Helsse sonrió de una forma distante.
—He oído decir que el espíritu de la Comunión Patética permea la psique Yao.
—Interesante. —Reith guardó silencio unos momentos. Helsse no lo había traído hasta allí para hablar de música.
—Espero que los sucesos de esta tarde no hayan representado para vos un gran inconveniente —dijo Helsse.
—Ninguno en absoluto, excepto una cierta irritación.
—¿Acaso no esperabais la recompensa?
—No sabía nada de ella. Esperaba la cortesía habitual, por supuesto. La recepción que me ofreció el Señor Cizante, vista en retrospectiva, parece de lo más notable.
Helsse asintió seriamente.
—Es un hombre notable. Pero en estos momentos se halla en una delicada posición. Inmediatamente después de vuestra partida se presentó el caballero Dordolio, denunciándoos como un intruso y reclamando la recompensa para él. Si he de ser sincero, acceder a ello representaría una situación embarazosa para el Señor Cizante, si tenemos en cuenta todas las consideraciones. Es posible que vos no sepáis que las casas del Jade Azul y del Oro y Cornalina son rivales.

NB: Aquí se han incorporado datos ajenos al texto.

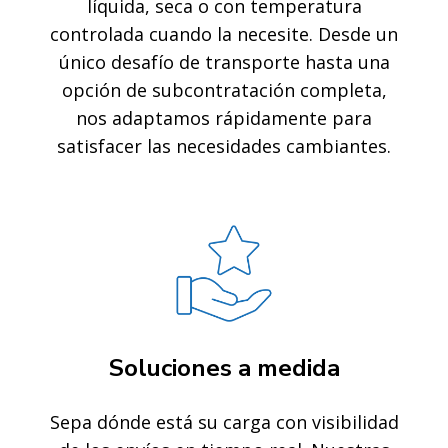
líquida, seca o con temperatura
controlada cuando la necesite. Desde un
único desafío de transporte hasta una
opción de subcontratación completa,
nos adaptamos rápidamente para
satisfacer las necesidades cambiantes.
Soluciones a medida
Sepa dónde está su carga con visibilidad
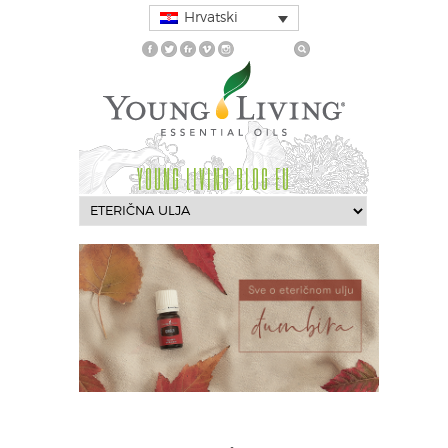
Hrvatski
YOUNG LIVING BLOG EU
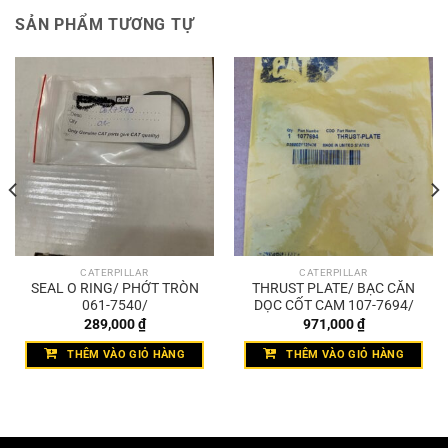
SẢN PHẨM TƯƠNG TỰ
CATERPILLAR
CATERPILLAR
SEAL O RING/ PHỚT TRÒN
THRUST PLATE/ BẠC CĂN
061-7540/
DỌC CỐT CAM 107-7694/
289,000
₫
971,000
₫
THÊM VÀO GIỎ HÀNG
THÊM VÀO GIỎ HÀNG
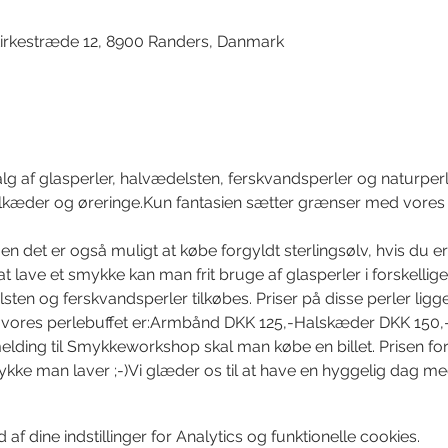
irkestræde 12, 8900 Randers, Danmark
lg af glasperler, halvædelsten, ferskvandsperler og naturperle
kæder og øreringe.Kun fantasien sætter grænser med vores li
men det er også muligt at købe forgyldt sterlingsølv, hvis du e
at lave et smykke kan man frit bruge af glasperler i forskellige
lsten og ferskvandsperler tilkøbes. Priser på disse perler ligg
r i vores perlebuffet er:Armbånd DKK 125,-Halskæder DKK 150
lding til Smykkeworkshop skal man købe en billet. Prisen for b
ykke man laver ;-)Vi glæder os til at have en hyggelig dag me
f dine indstillinger for Analytics og funktionelle cookies.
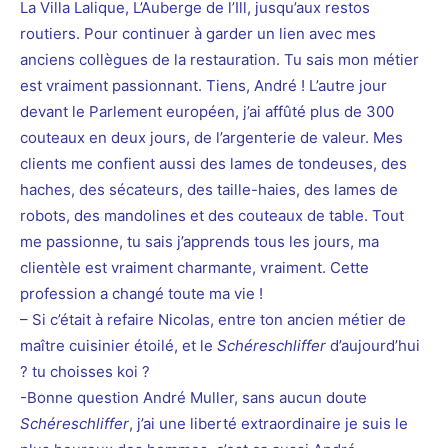
La Villa Lalique, L’Auberge de l’Ill, jusqu’aux restos
routiers. Pour continuer à garder un lien avec mes
anciens collègues de la restauration. Tu sais mon métier
est vraiment passionnant. Tiens, André ! L’autre jour
devant le Parlement européen, j’ai affûté plus de 300
couteaux en deux jours, de l’argenterie de valeur. Mes
clients me confient aussi des lames de tondeuses, des
haches, des sécateurs, des taille-haies, des lames de
robots, des mandolines et des couteaux de table. Tout
me passionne, tu sais j’apprends tous les jours, ma
clientèle est vraiment charmante, vraiment. Cette
profession a changé toute ma vie !
– Si c’était à refaire Nicolas, entre ton ancien métier de
maître cuisinier étoilé, et le
Schéreschliffer
d’aujourd’hui
? tu choisses koi ?
-Bonne question André Muller, sans aucun doute
Schéreschliffer
, j’ai une liberté extraordinaire je suis le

El Señor Cizante sospecha que Dordolio pueda utilizar la gratificación para humillar a la casa del Jade Azul, con consecuencias que en estos momentos nadie puede prever.
—¿Cuál fue exactamente la recompensa prometida por el Señor Cizante? —preguntó Reith.
—La emoción abrumó su habitual reserva —dijo Helsse—. Declaró: «Quienquiera que me devuelva a mi hija o me traiga noticias de ella podrá pedir lo que desee, y yo haré todo lo posible por cumplir sus deseos.» Unas palabras fuertes, como podéis ver, pronunciadas solamente para los oídos de la casa del Jade Azul, pero que se extendieron rápidamente.
—Parece —dijo Reith— que yo le haría un favor a Cizante aceptando su bondad.
—Eso es lo que queremos poner en claro —dijo Helsse cuidadosamente—. Dordolio ha hecho un cierto número de afirmaciones insolentes relativas a vos. Declara que sois un bárbaro supersticioso que intenta revivir el «culto». Si vuestra petición fuera que el Señor Cizante convirtiera su palacio en un templo y se uniera él también al «culto», puede que prefiriera los términos de Dordolio.